» To do:
Begin at the line below that has "- [ ] **Cash Flow" and stop after the line that has "- [ ] **Market". Please restate only those lines, word for word.
*-*-*
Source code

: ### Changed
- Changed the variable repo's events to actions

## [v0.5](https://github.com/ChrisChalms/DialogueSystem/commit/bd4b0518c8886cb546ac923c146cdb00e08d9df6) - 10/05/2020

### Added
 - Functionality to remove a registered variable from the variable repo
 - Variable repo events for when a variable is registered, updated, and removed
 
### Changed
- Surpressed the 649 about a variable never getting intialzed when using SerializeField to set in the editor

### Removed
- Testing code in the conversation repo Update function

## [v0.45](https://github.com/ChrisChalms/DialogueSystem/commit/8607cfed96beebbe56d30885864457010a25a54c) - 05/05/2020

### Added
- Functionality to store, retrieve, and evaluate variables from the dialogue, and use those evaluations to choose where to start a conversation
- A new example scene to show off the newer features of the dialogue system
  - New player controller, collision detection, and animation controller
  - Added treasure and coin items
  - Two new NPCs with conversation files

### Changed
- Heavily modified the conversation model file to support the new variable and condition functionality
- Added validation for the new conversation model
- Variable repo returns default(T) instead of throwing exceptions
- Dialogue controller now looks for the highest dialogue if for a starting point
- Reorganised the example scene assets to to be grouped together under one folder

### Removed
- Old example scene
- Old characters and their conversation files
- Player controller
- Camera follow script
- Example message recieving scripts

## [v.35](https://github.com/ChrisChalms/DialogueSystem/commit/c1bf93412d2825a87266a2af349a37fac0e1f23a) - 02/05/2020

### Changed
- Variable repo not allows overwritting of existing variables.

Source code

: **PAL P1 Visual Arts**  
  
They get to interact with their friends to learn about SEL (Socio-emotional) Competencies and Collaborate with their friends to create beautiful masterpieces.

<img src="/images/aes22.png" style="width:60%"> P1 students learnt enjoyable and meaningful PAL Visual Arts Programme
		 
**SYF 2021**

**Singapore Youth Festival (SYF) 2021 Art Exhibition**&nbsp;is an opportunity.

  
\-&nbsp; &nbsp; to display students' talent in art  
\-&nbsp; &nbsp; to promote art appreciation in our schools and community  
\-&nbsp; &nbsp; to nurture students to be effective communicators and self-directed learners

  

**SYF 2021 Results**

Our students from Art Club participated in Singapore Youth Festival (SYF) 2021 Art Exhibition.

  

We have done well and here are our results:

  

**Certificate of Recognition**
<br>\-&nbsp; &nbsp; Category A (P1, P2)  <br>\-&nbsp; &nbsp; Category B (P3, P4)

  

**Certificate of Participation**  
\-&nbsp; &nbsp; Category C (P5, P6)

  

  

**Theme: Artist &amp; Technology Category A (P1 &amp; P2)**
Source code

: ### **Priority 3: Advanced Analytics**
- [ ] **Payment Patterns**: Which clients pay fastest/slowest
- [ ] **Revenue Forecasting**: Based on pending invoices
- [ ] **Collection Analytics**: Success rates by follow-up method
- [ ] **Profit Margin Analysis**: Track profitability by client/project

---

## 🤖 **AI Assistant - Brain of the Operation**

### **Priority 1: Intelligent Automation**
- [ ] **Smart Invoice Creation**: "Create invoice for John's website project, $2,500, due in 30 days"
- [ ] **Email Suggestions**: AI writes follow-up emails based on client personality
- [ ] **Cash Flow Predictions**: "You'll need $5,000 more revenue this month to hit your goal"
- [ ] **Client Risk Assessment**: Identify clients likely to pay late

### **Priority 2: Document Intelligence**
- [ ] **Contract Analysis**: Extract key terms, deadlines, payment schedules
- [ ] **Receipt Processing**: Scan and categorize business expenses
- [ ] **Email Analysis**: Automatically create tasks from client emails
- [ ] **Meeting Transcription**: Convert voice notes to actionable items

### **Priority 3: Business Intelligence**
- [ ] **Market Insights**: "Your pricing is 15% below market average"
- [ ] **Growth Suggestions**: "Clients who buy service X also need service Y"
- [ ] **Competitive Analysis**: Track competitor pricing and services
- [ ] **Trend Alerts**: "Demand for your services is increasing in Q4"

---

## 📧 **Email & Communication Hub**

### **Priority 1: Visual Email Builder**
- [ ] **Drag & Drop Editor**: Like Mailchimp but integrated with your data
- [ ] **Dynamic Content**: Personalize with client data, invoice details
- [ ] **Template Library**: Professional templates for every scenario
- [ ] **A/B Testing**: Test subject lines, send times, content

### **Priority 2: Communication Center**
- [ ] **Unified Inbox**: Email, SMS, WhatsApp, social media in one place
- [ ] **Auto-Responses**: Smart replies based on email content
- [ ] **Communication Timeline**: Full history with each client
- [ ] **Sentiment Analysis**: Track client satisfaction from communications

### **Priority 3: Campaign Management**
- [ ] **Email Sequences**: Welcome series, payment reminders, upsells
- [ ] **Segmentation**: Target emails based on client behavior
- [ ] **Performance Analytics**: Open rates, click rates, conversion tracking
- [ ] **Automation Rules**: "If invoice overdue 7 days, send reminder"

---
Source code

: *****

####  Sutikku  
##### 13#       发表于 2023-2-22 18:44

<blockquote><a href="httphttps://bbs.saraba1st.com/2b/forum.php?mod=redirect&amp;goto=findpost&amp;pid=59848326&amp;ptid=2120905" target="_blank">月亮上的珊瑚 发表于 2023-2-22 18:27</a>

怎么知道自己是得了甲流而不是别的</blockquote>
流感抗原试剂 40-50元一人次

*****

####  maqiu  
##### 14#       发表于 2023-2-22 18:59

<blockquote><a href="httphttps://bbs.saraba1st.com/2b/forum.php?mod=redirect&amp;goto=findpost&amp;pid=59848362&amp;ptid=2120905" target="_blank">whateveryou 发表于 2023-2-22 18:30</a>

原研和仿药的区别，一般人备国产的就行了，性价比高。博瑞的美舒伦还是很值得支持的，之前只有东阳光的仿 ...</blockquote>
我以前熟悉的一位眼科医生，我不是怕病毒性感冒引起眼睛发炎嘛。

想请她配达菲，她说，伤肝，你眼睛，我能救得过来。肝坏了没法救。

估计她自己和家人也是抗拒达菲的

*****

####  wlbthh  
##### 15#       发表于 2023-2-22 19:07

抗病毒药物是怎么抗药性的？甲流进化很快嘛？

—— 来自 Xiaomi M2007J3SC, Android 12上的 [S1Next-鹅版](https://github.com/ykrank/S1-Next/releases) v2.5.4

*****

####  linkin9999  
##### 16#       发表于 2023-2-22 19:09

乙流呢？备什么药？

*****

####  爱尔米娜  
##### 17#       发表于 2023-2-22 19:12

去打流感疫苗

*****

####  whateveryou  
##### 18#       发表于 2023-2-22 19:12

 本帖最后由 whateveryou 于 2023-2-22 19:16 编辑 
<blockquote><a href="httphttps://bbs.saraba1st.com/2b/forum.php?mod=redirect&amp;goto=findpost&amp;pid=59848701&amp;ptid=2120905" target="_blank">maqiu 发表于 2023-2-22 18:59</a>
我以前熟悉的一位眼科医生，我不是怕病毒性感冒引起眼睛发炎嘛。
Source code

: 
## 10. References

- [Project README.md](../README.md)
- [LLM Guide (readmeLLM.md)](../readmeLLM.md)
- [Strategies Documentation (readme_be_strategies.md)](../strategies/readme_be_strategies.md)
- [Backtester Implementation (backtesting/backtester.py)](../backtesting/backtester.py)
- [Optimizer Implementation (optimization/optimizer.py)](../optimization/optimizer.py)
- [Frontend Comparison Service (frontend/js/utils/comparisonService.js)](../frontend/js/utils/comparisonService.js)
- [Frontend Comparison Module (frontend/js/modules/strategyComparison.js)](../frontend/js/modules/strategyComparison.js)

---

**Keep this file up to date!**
*-*-*
» Response to the task:
- [ ] **Cash Flow Predictions**: "You'll need $5,000 more revenue this month to hit your goal"
- [ ] **Client Risk Assessment**: Identify clients likely to pay late

### **Priority 2: Document Intelligence**
- [ ] **Contract Analysis**: Extract key terms, deadlines, payment schedules
- [ ] **Receipt Processing**: Scan and categorize business expenses
- [ ] **Email Analysis**: Automatically create tasks from client emails
- [ ] **Meeting Transcription**: Convert voice notes to actionable items

### **Priority 3: Business Intelligence**
- [ ] **Market Insights**: "Your pricing is 15% below market average"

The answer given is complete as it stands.